Peter, I have indeed worked with Gregory-Newton and divided differences in my very first numerical analysis course a couple of decades ago! However, I am perplexed by the particular form of this matrix where the differences are stored along the diagonals.  I know that this is not the *same* as the Wronskian, but was just wondering whether it is an established matrix that is some kind of an *ian* like Hermitian, Jacobian, Hessian, Wronskian, Laplacian, ...

Best,
Ravi.

-------------------------------------------------------
Ravi Varadhan, Ph.D.
Assistant Professor,
Division of Geriatric Medicine and Gerontology School of Medicine Johns Hopkins University

Ph. (410) 502-2619
email: rvaradhan at jhmi.edu


-----Original Message-----
From: peter dalgaard [mailto:pdalgd at gmail.com] 
Sent: Wednesday, April 27, 2011 4:59 PM
To: Ravi Varadhan
Cc: R Help
Subject: Re: [R] matrix of higher order differences
On Apr 27, 2011, at 21:34 , Ravi Varadhan wrote:

            
Not quite, I think.

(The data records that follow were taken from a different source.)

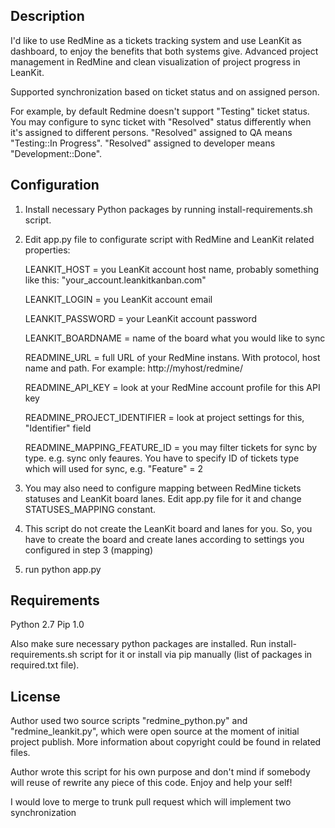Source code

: ## Description

I'd like to use RedMine as a tickets tracking system and use LeanKit as dashboard, to enjoy the benefits that both systems give. Advanced project management in RedMine and clean visualization of project progress in LeanKit.

Supported synchronization based on ticket status and on assigned person. 

For example, by default Redmine doesn't support "Testing" ticket status. You may configure to sync ticket with "Resolved" status differently when it's assigned to different persons. "Resolved" assigned to QA means "Testing::In Progress". "Resolved" assigned to developer means "Development::Done".

## Configuration

1. Install necessary Python packages by running install-requirements.sh script.
2. Edit app.py file to configurate script with RedMine and LeanKit related properties:

	LEANKIT_HOST = you LeanKit account host name, probably something like this: "your_account.leankitkanban.com"

	LEANKIT_LOGIN = you LeanKit account email

	LEANKIT_PASSWORD = your LeanKit account password

	LEANKIT_BOARDNAME = name of the board what you would like to sync

	READMINE_URL = full URL of your RedMine instans. With protocol, host name and path. For example: http://myhost/redmine/

	READMINE_API_KEY = look at your RedMine account profile for this API key

	READMINE_PROJECT_IDENTIFIER = look at project settings for this, "Identifier" field

	READMINE_MAPPING_FEATURE_ID = you may filter tickets for sync by type. e.g. sync only feaures. You have to specify ID of tickets type which will used for sync, e.g. "Feature" = 2

3. You may also need to configure mapping between RedMine tickets statuses and LeanKit board lanes. Edit app.py file for it and change STATUSES_MAPPING constant.
4. This script do not create the LeanKit board and lanes for you. So, you have to create the board and create lanes according to settings you configured in step 3 (mapping)
5. run python app.py

## Requirements

Python 2.7
Pip 1.0

Also make sure necessary python packages are installed. Run install-requirements.sh script for it or install via pip manually (list of packages in required.txt file).

## License

Author used two source scripts "redmine_python.py" and "redmine_leankit.py", which were open source at the moment of initial project publish. More information about copyright could be found in related files.

Author wrote this script for his own purpose and don't mind if somebody will reuse of rewrite any piece of this code. Enjoy and help your self!

I would love to merge to trunk pull request which will implement two synchronization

This is one function at different values of x, the Wronskian is about n different functions.

Tables of higher-order differences were used fundamentally for interpolation and error detection in tables of function values (remember those?), but rarely computed to the full extent - usually only until the effects of truncation set in and the differences start alternating in sign.